Sunday, 25 April 2010

A letter to the Herald on Glasgow's heroin problem and it's ties to prostitution.

David Pratt asks in Friday's Herald "How can we stem the tide of heroin flooding our streets?" He also seeks to "starve the Taliban of their financial lifeblood." Up to 50% of Taliban income comes from the opium trade, and Western governments can most easily end this funding by making heroin available for supervised consumption in clinics as is being done in a growing number of European states. All the evidence from overseas and from UK pilot studies suggests that this course of action will reduce the acquisitive crime, drug dealing and prostitution that addicts engage in to fund their drug use and reduce the number of young people encountering - and becoming addicted to - heroin.

Provision of pharmaceutical heroin to addicts would also clear the way for the criminalisation of those men who choose to pay for sex.
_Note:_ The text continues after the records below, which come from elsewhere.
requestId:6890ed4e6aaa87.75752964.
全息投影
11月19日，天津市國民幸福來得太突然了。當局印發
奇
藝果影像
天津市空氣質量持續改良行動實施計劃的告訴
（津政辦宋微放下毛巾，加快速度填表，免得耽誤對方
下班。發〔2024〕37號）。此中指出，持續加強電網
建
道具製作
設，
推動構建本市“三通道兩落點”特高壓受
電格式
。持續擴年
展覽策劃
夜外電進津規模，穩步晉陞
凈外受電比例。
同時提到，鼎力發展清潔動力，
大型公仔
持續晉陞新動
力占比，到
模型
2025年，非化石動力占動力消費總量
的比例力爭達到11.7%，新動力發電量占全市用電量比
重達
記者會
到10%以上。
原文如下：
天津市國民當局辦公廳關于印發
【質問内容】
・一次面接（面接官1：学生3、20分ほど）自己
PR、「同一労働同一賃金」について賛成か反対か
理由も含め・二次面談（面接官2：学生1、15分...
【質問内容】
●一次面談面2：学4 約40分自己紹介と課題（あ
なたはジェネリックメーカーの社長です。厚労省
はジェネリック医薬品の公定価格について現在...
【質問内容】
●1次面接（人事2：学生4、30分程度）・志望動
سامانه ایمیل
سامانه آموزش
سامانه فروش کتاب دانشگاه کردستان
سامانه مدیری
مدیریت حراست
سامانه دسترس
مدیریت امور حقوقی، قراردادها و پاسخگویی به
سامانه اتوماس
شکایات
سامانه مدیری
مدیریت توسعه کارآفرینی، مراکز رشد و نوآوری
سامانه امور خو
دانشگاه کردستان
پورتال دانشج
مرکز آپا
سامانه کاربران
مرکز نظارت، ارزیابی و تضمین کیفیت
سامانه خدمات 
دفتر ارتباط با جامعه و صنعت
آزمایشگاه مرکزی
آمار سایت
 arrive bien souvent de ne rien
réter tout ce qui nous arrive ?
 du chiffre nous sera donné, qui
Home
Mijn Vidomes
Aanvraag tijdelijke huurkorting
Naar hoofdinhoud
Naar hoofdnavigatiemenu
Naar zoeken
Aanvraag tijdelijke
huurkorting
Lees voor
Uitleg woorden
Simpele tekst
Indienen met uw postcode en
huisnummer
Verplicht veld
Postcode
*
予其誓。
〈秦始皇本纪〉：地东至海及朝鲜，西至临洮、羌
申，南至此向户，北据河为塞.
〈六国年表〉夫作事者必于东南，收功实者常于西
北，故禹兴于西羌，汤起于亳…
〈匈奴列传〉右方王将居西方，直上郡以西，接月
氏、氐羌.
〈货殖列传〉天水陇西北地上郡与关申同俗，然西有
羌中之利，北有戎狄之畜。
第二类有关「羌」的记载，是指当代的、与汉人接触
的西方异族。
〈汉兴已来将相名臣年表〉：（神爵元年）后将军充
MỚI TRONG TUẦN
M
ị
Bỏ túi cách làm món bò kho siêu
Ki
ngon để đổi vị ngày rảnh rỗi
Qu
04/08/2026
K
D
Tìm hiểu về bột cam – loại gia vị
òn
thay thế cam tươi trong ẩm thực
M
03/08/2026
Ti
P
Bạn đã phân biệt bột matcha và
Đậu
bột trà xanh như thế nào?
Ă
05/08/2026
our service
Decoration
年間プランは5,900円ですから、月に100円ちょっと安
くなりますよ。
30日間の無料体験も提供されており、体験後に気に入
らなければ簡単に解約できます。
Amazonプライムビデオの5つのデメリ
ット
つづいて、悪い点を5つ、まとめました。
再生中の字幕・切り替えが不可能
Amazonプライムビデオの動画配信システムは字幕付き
In Thursday's Herald Anne Johnstone called for the Scottish Parliament to follow the lead taken by Norway and Sweden on this issue. Her assertion that "Demand dictates Supply" is sadly a dangerous oversimplification. As I expect the coming Five Daughters drama will show, heroin addicts who choose to engage in prostitution do so because they need to find hundreds of pounds each week to hold off the intolerable pain of withdrawal. Reducing demand for their services won't suddenly make withdrawal more tolerable. Rather those who persist in trying to fund their heroin habit through prostitution will likely have to lower prices, seek more customers, and - perhaps most importantly - be less choosy and more hasty when negotiating with clients. Combined with the likelihood of persisting clients being at the end of the character spectrum that has least respect for the law, I can only foresee addicted prostitutes being at greater risk of meeting the same fate as the Five Daughters whose stories will be told on our screens in the coming days.

Should women cease trying to fund their drug use through prostitution as I presume Anne Johnstone would welcome, they may in desperation turn to acquisitive crime or dealing, which arguably have even greater negative impacts upon our society.

With problem drug users making up approximately 95% of street prostitutes, the prescribed heroin solution has the potential to allow the vast majority of street prostitutes to leave prostitution and crime behind them and try to get their lives back on track. If we want to eliminate street prostitution from our towns and cities then we would do better to tackle supply of prostitutes rather than further endanger these desperate young women by an albeit well-meaning attack on demand.